• **Goal of the exercise**:
The answer must repeat every record exactly, with no pictures in it.
** Information shown follows **
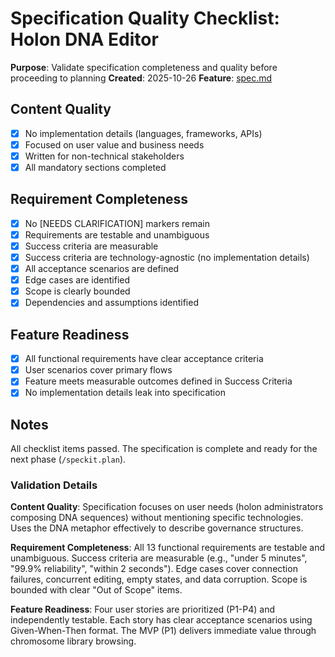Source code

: # Specification Quality Checklist: Holon DNA Editor

**Purpose**: Validate specification completeness and quality before proceeding to planning
**Created**: 2025-10-26
**Feature**: [spec.md](../spec.md)

## Content Quality

- [x] No implementation details (languages, frameworks, APIs)
- [x] Focused on user value and business needs
- [x] Written for non-technical stakeholders
- [x] All mandatory sections completed

## Requirement Completeness

- [x] No [NEEDS CLARIFICATION] markers remain
- [x] Requirements are testable and unambiguous
- [x] Success criteria are measurable
- [x] Success criteria are technology-agnostic (no implementation details)
- [x] All acceptance scenarios are defined
- [x] Edge cases are identified
- [x] Scope is clearly bounded
- [x] Dependencies and assumptions identified

## Feature Readiness

- [x] All functional requirements have clear acceptance criteria
- [x] User scenarios cover primary flows
- [x] Feature meets measurable outcomes defined in Success Criteria
- [x] No implementation details leak into specification

## Notes

All checklist items passed. The specification is complete and ready for the next phase (`/speckit.plan`).

### Validation Details

**Content Quality**: Specification focuses on user needs (holon administrators composing DNA sequences) without mentioning specific technologies. Uses the DNA metaphor effectively to describe governance structures.

**Requirement Completeness**: All 13 functional requirements are testable and unambiguous. Success criteria are measurable (e.g., "under 5 minutes", "99.9% reliability", "within 2 seconds"). Edge cases cover connection failures, concurrent editing, empty states, and data corruption. Scope is bounded with clear "Out of Scope" items.

**Feature Readiness**: Four user stories are prioritized (P1-P4) and independently testable. Each story has clear acceptance scenarios using Given-When-Then format. The MVP (P1) delivers immediate value through chromosome library browsing.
** End of Information shown **
• **Finished task**:
Source code

: # Specification Quality Checklist: Holon DNA Editor

**Purpose**: Validate specification completeness and quality before proceeding to planning
**Created**: 2025-10-26
**Feature**: [spec.md](../spec.md)

## Content Quality

- [x] No implementation details (languages, frameworks, APIs)
- [x] Focused on user value and business needs
- [x] Written for non-technical stakeholders
- [x] All mandatory sections completed

## Requirement Completeness

- [x] No [NEEDS CLARIFICATION] markers remain
- [x] Requirements are testable and unambiguous
- [x] Success criteria are measurable
- [x] Success criteria are technology-agnostic (no implementation details)
- [x] All acceptance scenarios are defined
- [x] Edge cases are identified
- [x] Scope is clearly bounded
- [x] Dependencies and assumptions identified

## Feature Readiness

- [x] All functional requirements have clear acceptance criteria
- [x] User scenarios cover primary flows
- [x] Feature meets measurable outcomes defined in Success Criteria
- [x] No implementation details leak into specification

## Notes

All checklist items passed. The specification is complete and ready for the next phase (`/speckit.plan`).

### Validation Details

**Content Quality**: Specification focuses on user needs (holon administrators composing DNA sequences) without mentioning specific technologies. Uses the DNA metaphor effectively to describe governance structures.

**Requirement Completeness**: All 13 functional requirements are testable and unambiguous. Success criteria are measurable (e.g., "under 5 minutes", "99.9% reliability", "within 2 seconds"). Edge cases cover connection failures, concurrent editing, empty states, and data corruption. Scope is bounded with clear "Out of Scope" items.

**Feature Readiness**: Four user stories are prioritized (P1-P4) and independently testable. Each story has clear acceptance scenarios using Given-When-Then format. The MVP (P1) delivers immediate value through chromosome library browsing.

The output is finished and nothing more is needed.